• SOURCE INFORMATION
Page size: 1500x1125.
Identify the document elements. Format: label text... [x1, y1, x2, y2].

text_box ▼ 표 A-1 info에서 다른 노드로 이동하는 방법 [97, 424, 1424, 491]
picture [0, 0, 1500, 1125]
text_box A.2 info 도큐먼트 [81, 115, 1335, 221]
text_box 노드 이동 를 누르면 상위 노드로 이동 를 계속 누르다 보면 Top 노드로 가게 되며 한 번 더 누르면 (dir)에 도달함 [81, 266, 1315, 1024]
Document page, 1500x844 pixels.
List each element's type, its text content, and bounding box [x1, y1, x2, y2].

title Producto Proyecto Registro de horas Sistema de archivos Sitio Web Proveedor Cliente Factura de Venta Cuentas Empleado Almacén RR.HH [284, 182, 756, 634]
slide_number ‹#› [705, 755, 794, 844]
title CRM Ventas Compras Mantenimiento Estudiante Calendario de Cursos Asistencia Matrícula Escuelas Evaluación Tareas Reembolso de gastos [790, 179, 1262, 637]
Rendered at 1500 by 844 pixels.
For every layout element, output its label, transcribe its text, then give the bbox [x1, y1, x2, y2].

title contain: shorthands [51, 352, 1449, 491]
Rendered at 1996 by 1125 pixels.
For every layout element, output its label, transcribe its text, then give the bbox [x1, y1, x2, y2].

• REQUIRED WORK
Everything from the line with "Identify the document" to the end of the listing above is to be set down exactly, both ends included.

• RESPONSE TO THE TASK
Identify the document elements. Format: label text... [x1, y1, x2, y2].

text_box ▼ 표 A-1 info에서 다른 노드로 이동하는 방법 [97, 424, 1424, 491]
picture [0, 0, 1500, 1125]
text_box A.2 info 도큐먼트 [81, 115, 1335, 221]
text_box 노드 이동 를 누르면 상위 노드로 이동 를 계속 누르다 보면 Top 노드로 가게 되며 한 번 더 누르면 (dir)에 도달함 [81, 266, 1315, 1024]
Document page, 1500x844 pixels.
List each element's type, its text content, and bounding box [x1, y1, x2, y2].

title Producto Proyecto Registro de horas Sistema de archivos Sitio Web Proveedor Cliente Factura de Venta Cuentas Empleado Almacén RR.HH [284, 182, 756, 634]
slide_number ‹#› [705, 755, 794, 844]
title CRM Ventas Compras Mantenimiento Estudiante Calendario de Cursos Asistencia Matrícula Escuelas Evaluación Tareas Reembolso de gastos [790, 179, 1262, 637]
Rendered at 1500 by 844 pixels.
For every layout element, output its label, transcribe its text, then give the bbox [x1, y1, x2, y2].

title contain: shorthands [51, 352, 1449, 491]
Rendered at 1996 by 1125 pixels.
For every layout element, output its label, transcribe its text, then give the bbox [x1, y1, x2, y2].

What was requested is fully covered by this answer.